Meine erste Unterkunft nach unserer Flucht war ein Bauernhof, dort kam das Wasser auch schon „aus der Wand“. Wir trauten dem nicht so recht, gossen dann einen Eimer Wasser in eine kleine Aufbereitungsmaschine und unten kam dann das Wasser raus, das wir trinken durften.
Meine nächste Wohnung war wieder ein kleines Gut. Auch dort kam das Wasser aus Hähnen. In Ellerau 1952 hatten wir eine 20 Meter entfernte Schwengelpumpe, die im Winter mit Stroh umwickelt wurde.
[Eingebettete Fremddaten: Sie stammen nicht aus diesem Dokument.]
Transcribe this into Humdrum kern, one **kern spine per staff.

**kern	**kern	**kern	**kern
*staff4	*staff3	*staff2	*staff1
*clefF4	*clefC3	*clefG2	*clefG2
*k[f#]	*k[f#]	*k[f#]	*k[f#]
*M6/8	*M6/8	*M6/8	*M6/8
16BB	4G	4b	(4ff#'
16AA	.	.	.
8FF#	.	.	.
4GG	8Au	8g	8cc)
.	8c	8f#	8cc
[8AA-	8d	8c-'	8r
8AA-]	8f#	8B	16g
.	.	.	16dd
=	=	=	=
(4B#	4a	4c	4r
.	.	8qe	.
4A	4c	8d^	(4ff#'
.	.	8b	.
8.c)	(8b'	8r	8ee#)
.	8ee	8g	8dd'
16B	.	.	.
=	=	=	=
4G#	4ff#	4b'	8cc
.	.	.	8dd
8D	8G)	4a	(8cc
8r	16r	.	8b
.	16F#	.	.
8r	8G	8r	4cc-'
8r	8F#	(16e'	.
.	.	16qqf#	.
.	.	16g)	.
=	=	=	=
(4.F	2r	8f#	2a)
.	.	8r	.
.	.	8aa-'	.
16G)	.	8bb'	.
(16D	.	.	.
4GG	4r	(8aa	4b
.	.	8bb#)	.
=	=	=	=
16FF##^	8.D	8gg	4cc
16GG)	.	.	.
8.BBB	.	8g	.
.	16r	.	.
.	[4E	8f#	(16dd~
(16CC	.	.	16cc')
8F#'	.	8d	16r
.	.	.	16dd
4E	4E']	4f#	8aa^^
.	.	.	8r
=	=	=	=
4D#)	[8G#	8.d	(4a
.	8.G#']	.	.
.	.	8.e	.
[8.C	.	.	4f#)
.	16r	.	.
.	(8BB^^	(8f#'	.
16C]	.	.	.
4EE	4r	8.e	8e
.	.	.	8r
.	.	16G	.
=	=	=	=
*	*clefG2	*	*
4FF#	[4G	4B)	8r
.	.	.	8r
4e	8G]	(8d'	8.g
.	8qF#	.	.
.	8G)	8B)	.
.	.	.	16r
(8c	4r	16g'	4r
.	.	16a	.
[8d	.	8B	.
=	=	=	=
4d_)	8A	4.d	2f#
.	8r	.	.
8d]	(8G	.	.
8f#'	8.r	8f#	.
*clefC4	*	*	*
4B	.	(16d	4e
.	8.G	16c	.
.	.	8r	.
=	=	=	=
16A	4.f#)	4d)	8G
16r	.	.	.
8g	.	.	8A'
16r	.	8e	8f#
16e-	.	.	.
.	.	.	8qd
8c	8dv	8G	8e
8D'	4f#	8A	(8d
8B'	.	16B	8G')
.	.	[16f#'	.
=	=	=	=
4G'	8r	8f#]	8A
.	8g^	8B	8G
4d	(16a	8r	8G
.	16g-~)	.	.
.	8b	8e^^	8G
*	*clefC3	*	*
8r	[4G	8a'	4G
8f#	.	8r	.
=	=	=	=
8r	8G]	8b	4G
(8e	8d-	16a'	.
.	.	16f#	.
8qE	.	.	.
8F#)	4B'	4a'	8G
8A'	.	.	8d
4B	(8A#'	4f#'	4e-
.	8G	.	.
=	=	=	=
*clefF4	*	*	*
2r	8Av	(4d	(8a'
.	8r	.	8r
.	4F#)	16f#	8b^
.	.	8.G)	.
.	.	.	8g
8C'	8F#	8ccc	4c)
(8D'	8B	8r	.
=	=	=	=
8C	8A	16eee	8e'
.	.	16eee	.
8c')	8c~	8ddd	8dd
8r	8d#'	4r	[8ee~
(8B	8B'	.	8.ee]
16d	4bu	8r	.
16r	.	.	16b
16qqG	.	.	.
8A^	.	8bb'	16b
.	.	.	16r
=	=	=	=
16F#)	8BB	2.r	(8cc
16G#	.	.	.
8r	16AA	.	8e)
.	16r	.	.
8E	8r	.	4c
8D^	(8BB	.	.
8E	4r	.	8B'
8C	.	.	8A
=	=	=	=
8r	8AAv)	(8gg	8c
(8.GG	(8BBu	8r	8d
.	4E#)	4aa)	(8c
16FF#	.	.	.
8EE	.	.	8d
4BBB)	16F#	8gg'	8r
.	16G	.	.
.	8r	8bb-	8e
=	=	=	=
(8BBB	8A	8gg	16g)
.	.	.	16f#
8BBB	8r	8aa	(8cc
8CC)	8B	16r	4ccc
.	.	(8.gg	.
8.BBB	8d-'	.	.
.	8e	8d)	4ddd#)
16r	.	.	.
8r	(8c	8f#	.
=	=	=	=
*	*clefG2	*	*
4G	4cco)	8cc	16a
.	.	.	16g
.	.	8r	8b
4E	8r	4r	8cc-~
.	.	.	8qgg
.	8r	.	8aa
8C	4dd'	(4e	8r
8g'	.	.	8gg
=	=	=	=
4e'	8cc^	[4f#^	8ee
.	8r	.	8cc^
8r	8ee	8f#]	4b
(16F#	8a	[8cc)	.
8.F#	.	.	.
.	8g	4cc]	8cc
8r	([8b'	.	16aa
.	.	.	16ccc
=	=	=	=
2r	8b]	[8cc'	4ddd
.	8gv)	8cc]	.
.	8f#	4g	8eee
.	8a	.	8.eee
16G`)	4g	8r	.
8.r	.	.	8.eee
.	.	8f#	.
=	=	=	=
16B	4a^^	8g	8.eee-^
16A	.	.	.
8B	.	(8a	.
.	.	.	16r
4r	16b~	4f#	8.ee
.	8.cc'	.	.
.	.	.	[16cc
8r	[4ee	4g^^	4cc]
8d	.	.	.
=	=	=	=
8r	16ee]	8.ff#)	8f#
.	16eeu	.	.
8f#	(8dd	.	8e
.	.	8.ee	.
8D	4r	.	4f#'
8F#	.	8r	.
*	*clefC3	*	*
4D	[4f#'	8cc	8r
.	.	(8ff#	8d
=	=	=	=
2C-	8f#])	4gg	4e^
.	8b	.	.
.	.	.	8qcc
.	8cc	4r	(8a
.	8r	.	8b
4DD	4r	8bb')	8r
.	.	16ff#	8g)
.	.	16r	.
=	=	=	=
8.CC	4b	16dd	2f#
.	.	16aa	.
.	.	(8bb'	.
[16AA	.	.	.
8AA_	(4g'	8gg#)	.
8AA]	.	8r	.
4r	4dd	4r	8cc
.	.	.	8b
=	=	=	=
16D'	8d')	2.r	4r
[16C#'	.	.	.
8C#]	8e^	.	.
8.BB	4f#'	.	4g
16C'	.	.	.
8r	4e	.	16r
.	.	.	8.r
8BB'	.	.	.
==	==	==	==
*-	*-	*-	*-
Man musste oben etwas Wasser hinein gießen, bevor man überhaupt Wasser hoch pumpen konnte.
Auch 1955 in meiner nächsten Wohnung in Friedrichsgabe waren wir mit einer Pumpe gesegnet, aber die stand bereits auf der Diele und gab uns ohne Probleme immer klares, frisches Wasser.
Als wir uns 1959 ein Grundstück in Quickborn Heide kauften, wurde als erstes ein Brunnen gebohrt und eine Pumpe installiert, die uns in der ganzen Bauphase mit Wasser versorgte. Später, beim Einzug 1963, wurde daraus eine Hauswasseranlage gemacht.
Nachdem wir schon viele Jahre Stadtwasser haben, dient sie noch immer zur Bewässerung für unseren Garten!